L’Enfant de Foi finit par sortir de sa torpeur quelques heures avant que le Seigneur des Trois ne vienne frapper aux portes du Temple. En gémissant doucement elle avait réussi à s’adosser aux oreillers. Sa peau la brulait en différents endroits, notamment le dos et le visage. Elle savait avoir abusé de ses dons de guérison. Les larmes aux yeux Flora explora du bout des doigts les brulures.
Les Sœurs de Nayru avaient enduit les zones avec des baumes et des pommades mais ca n’empêcha pas la jeune fille de sentir les aspérités et les ondulations douces qui étaient nées sur ses pommettes et sur ses épaules.

«
Sont-elles laides ? » avait-elle demandé a une aide qui venait d’entrer a ce moment la.
«
On ne les voit pas Prêtresse, elles sont translucides. Mais quand la Lune ou le Soleil les baigne elles luisent joliment. » Lui répondit le murmure. « Le Pontife se trouve à nos porte. Il vient vous châtier. »

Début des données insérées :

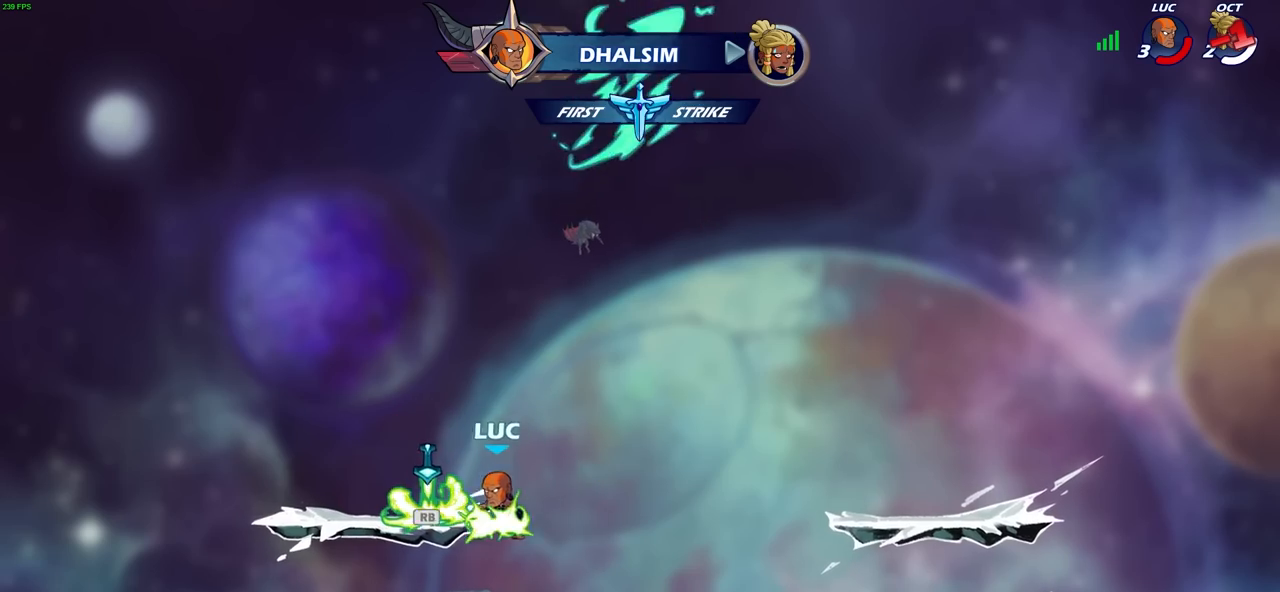
{"buttons": [], "left_stick": "center", "right_stick": "center", "events": [[100, "R1", "up"], [150, "left_stick", "down-right"], [200, "left_stick", "right"], [300, "R2", "down"], [300, "left_stick", "up-right"], [333, "CIRCLE", "down"], [400, "left_stick", "center"], [417, "R2", "up"], [450, "CIRCLE", "up"]]}
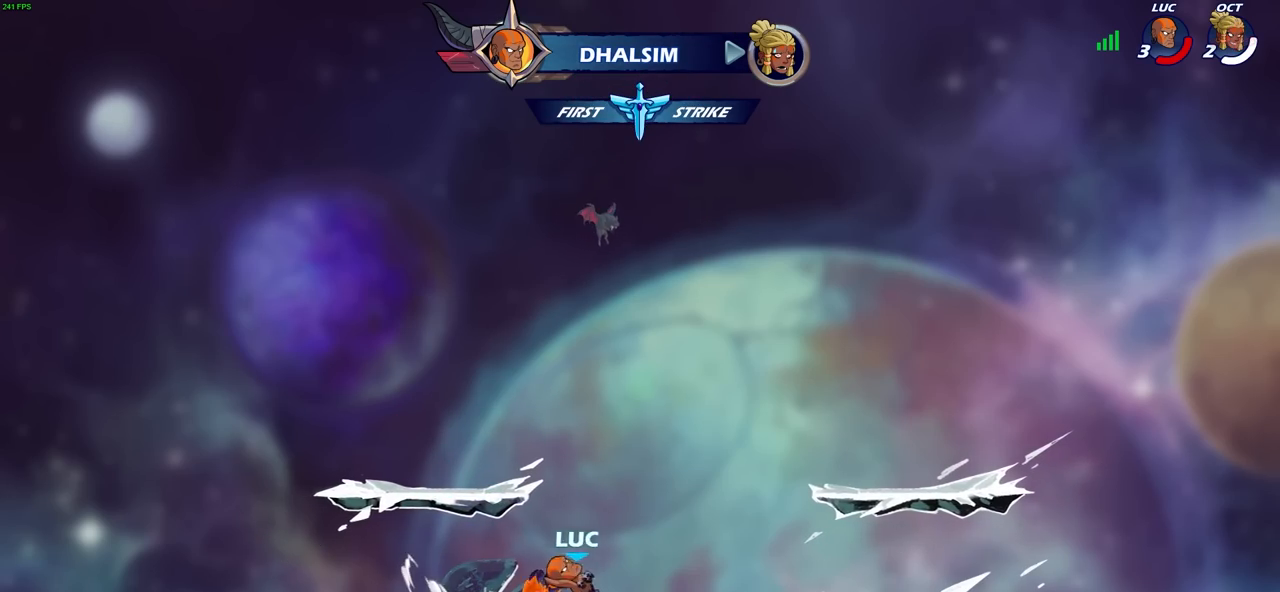
{"buttons": [], "left_stick": "center", "right_stick": "center", "events": []}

Et la femme s’en était allée, laissant Flora seule avec ses pensées et ses remords. Enfin pas vraiment des remords, surtout de l’inquiétude. Comment avait-elle pût quitter le Désert la guerre qui y faisait rage ? Elle qui avait croupit dans une cellule humide et froide. Elle y avait attrapé un mal des poumons et durant de nombreux jours la Mirre avait du venir pour la soigner.

Le claquement sec du bois contre la pierre fit tourner la tête a l’aveugle. Un souffle court, une respiration colérique. Un ton comme l’hiver : «
Flora del Carmen, mon enfant.  Il est plus que temps que tu prennes conscience de ce que tu es supposée être. »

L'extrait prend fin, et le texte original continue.